Komünler yerel yönetimlerin demokratik özerkliğidir. Rojava devrimi komünal yaşam devrimidir. Bu yaşam devlet bilincinden uzaktır. Halkın kendi kendini yönettiği demokratik yaşam modeli Suriye ve Ortadoğu’da bir örnektir. Komün örnekleri günümüzün en gelişkin çözüm modelleridir ve bütün bölgelerde gelişecektir.
*Komünlerin teorik olmaktan çıkp gerçekte pratikleşmesi nasıl sağlanacaktır?
Önemli olan komünlere bağlı komitelerimizin aktifleşmesidir. Her alanda teorik yönün pratiğe evrilmesi ve değişim sağlanarak her açıdan halka hizmet etmek esas alınmaktadır.
Yaşanan pratişkleşme sıkıntılarımızı aşmaya ve herkesi bu sistemde işler kılmaya çalışıyoruz. Onun için de bütün komitelerimizin eşit bir şekilde, birinin diğerini beklemeden aktif olması ve demokratik özerklik sisteminin ayakları olan ekonomik, kültürel, siyasi ve diğer tüm alanlarda çalışmalarını yürütmesi, daha yetkin hale gelmesi gerekir. Bunun için de eğitimlere ağırlık veriyoruz.
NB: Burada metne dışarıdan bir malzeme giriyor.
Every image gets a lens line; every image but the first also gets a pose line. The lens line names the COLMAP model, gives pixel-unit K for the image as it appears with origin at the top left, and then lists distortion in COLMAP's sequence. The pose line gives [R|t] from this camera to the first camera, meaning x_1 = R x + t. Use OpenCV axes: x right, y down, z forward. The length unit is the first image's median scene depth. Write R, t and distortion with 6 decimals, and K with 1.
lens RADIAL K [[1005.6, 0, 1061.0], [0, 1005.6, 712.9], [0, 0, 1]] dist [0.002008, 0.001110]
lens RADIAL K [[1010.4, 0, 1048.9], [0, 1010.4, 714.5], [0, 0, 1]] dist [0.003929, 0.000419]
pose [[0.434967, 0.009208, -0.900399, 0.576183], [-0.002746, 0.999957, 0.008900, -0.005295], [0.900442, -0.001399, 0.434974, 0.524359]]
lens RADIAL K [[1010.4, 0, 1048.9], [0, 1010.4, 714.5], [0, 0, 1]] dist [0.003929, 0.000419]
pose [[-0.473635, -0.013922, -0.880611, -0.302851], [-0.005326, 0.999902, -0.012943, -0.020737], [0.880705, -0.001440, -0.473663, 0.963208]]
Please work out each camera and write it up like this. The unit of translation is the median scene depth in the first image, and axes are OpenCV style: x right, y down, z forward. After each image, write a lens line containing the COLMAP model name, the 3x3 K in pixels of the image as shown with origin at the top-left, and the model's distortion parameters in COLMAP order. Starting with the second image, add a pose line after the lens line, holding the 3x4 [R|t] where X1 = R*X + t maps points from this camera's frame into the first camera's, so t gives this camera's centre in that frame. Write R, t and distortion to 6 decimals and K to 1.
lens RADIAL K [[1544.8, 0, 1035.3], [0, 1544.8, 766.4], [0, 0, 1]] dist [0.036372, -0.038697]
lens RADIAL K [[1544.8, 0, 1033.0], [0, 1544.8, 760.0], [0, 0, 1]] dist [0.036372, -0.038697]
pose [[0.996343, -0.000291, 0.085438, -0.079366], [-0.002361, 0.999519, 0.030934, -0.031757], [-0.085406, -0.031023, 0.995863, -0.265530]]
Önce bu işin zihniyetini güçlü yaratmamız gerekir ki çalışmalarımız bu temelde sağlam zemine otursun.
Komünlerin daha güçlü zemine oturması için topraklarımıza daha derinlikli kök salmalı, toprağımıza, suyumuza sahip çıkmalı. Bunu gerçekleştirelim ki, bu güçlü zemin üzerinde bölgedeki tüm halklarla birlikte ortak demokratik özerklik yönetimimizi inşa edebilelim.